PROBLEM TO WORK ON
Pull out each line of the data that includes the word "What".

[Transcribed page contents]
· · ·
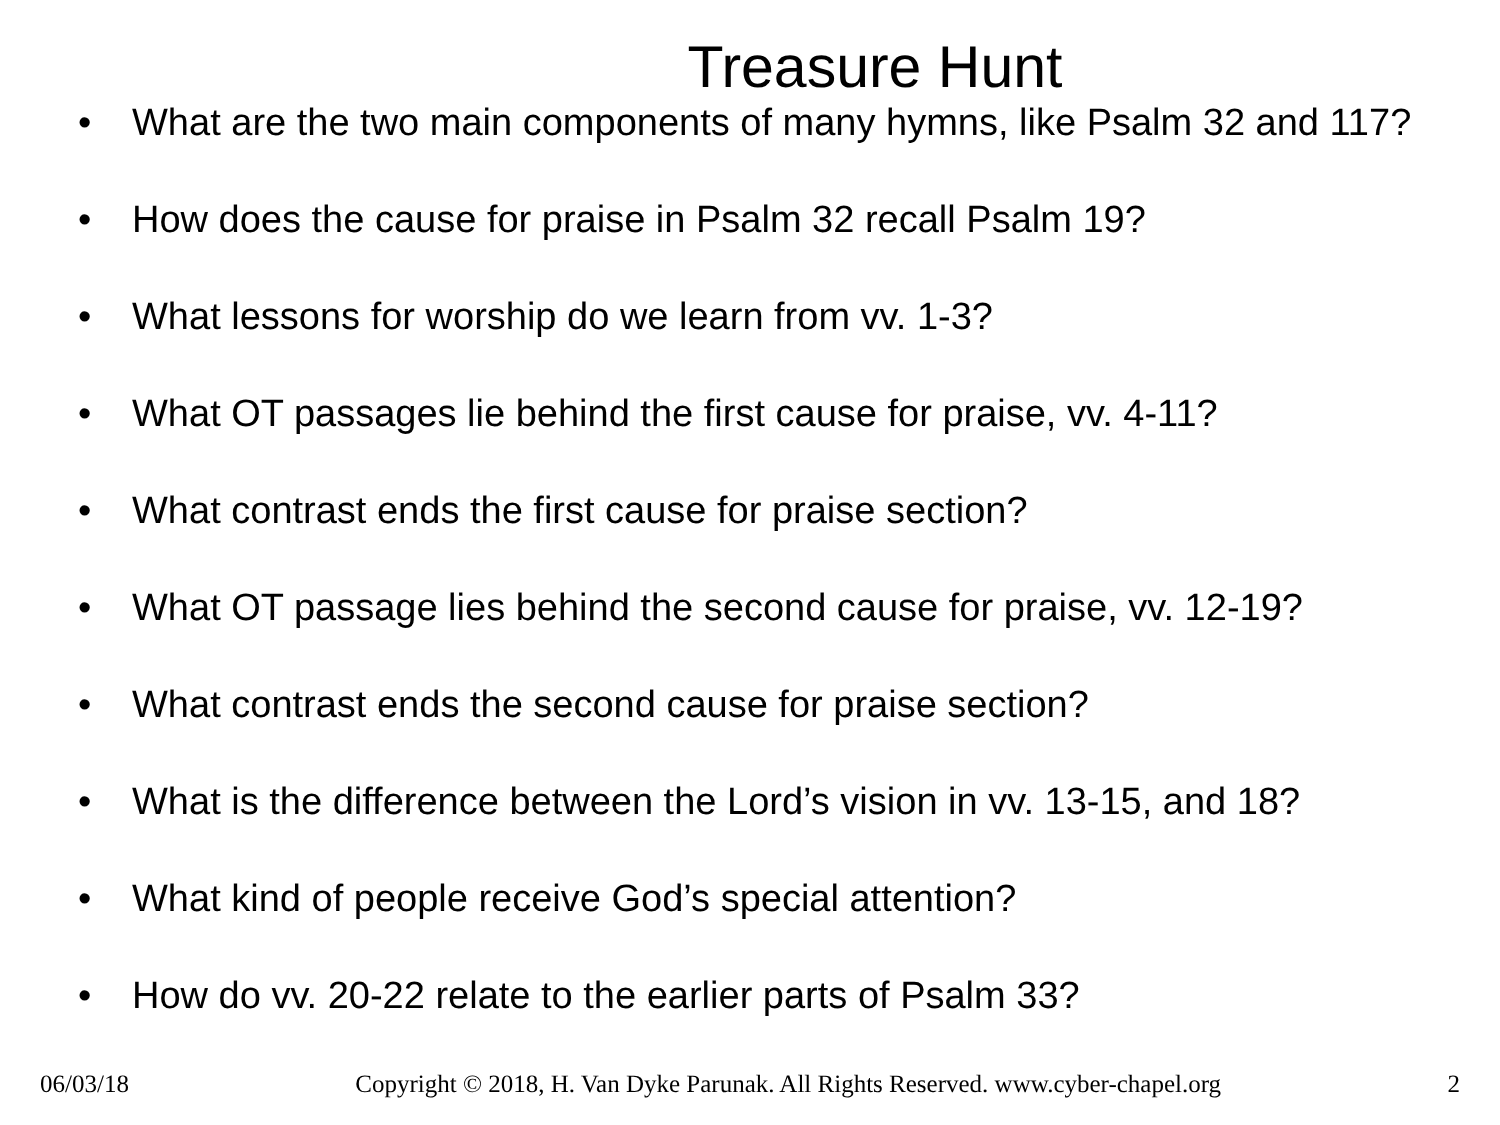Treasure Hunt
• What are the two main components of many hymns, like Psalm 32 and 117?
• How does the cause for praise in Psalm 32 recall Psalm 19?
• What lessons for worship do we learn from vv. 1-3?
• What OT passages lie behind the first cause for praise, vv. 4-11?
• What contrast ends the first cause for praise section?
• What OT passage lies behind the second cause for praise, vv. 12-19?
• What contrast ends the second cause for praise section?
• What is the difference between the Lord’s vision in vv. 13-15, and 18?
• What kind of people receive God’s special attention?
• How do vv. 20-22 relate to the earlier parts of Psalm 33?
06/03/18 Copyright © 2018, H. Van Dyke Parunak. All Rights Reserved. www.cyber-chapel.org 2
· · ·
RESPONSE FOR THIS EXERCISE
• What are the two main components of many hymns, like Psalm 32 and 117?
• What lessons for worship do we learn from vv. 1-3?
• What OT passages lie behind the first cause for praise, vv. 4-11?
• What contrast ends the first cause for praise section?
• What OT passage lies behind the second cause for praise, vv. 12-19?
• What contrast ends the second cause for praise section?
• What is the difference between the Lord’s vision in vv. 13-15, and 18?
• What kind of people receive God’s special attention?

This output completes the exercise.